苦悩という救い ——フェリーニ『道』とドストエフスキー『罪と罰』が照射するもの
フェデリコ・フェリーニ監督の映画『道』と、ドストエフスキーの小説『罪と罰』。
時代も舞台も異なるこの二つの物語は、驚くほど似通った骨格を持っている。傲慢あるいは粗野な男が罪を犯し、そこに聖性すら帯びた若い女性の献身が重なり、最終的に男が内面的な変容を遂げるという構造だ。
しかし、鑑賞後の手触りは対照的である。『罪と罰』がエピローグにおいて復活への希望を仄めかすのに対し、『道』のラスト、夜の海辺で泣き崩れるザンパノの姿には、救いようのない絶望が漂う。だが、この二つが描く「救い」の本質は、実は同じ場所にあるのではないか。
ここでの「救い」とは、世俗的な幸福や、苦しみからの解放を意味しない。むしろ、それまで獣のように無自覚に生きていた者が、初めて「人間として正しく苦しむことができるようになる」という、極めて厳格な精神の蘇生を指している。取り返しのつかない過ちを自覚し、自責の念に魂を焼かれること。その痛みこそが、彼らが「ただの肉塊」から「人間」へと昇華したことの、唯一無二の証明なのである。この残酷なまでの人間賛歌こそが、両作を時代を超えた傑作たらしめている。
一方で、現代的な視座、特にフェミニズムの観点から見れば、これらの物語には拭い去れない危うさが横たわっている。たかが一人の「ダメ男」を改心させるために、なぜ無垢な女性がボロ雑巾のように使い潰され、自己を犠牲にせねばならないのか。「女性を男の魂の救済のための『道具』として消費している」という批判は、至極真っ当である。これらは多分に男性的なナルシシズムに支えられた物語であり、ある種の「インテリが好む感動」というフィルターがかかっていることは否定できない。
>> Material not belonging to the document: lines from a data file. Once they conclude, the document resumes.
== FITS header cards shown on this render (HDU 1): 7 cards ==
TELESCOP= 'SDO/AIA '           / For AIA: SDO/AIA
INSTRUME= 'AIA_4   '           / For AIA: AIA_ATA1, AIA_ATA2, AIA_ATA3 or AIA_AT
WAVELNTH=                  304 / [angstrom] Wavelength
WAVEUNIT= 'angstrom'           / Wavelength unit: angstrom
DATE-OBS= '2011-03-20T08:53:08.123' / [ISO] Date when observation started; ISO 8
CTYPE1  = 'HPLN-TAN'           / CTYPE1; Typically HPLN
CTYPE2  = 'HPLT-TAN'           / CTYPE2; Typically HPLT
その「道具」としての残酷さを象徴するのが、『道』において最も美しく語られる「石ころの哲学」である。「どんなものでも、この小さな石ころだって、何かの役に立っている」。生きる意味を見失っていたジェルソミーナを励ますこの言葉は、一見、存在の全肯定のように響く。しかし、これこそが彼女をザンパノという暴力的な重力に繋ぎ止め、破滅へと導く呪いとなった。
「誰かの役に立ちたい」という純粋な願いは、時として構造的な搾取の入り口となる。現代社会においても、人々の「献身」や「承認欲求」を巧妙に利用し、心身を摩耗させる仕組みは枚挙にいとまがない。私たちが「役に立つ」という言葉を口にするとき、そこには常に「利用価値」という功利的な視線が混じり込んでしまうのだ。
興味深いことに、両作のヒロインの背後には常に宗教の影がある。ジェルソミーナやソーニャがすがり、体現する「神」や「イエス」という存在。彼らは、具体的に金銭を恵むことも、肉体的な加勢をすることもない。ただそこに在り、祈りの対象となるだけである。しかし、それこそが「真の役に立ち方」の極致なのかもしれない。
なぜなら、私たちは神を「利用」することはできても、神を「搾取」することはできないからだ。神は誰の所有物にもならず、対価も求めない。ジェルソミーナが最後に見せた「救い」が、もしザンパノの役に立つためのものではなく、彼女自身の魂の純潔さゆえの輝きであったとしたら――。
私たちがこれらの物語に涙するのは、男の勝手な改心に同情するからではない。どれほど救いのない泥濘の中でも、誰にも利用し尽くせない「個の尊厳」が最後に光を放つ瞬間に、一筋の真実を見てしまうからではないだろうか。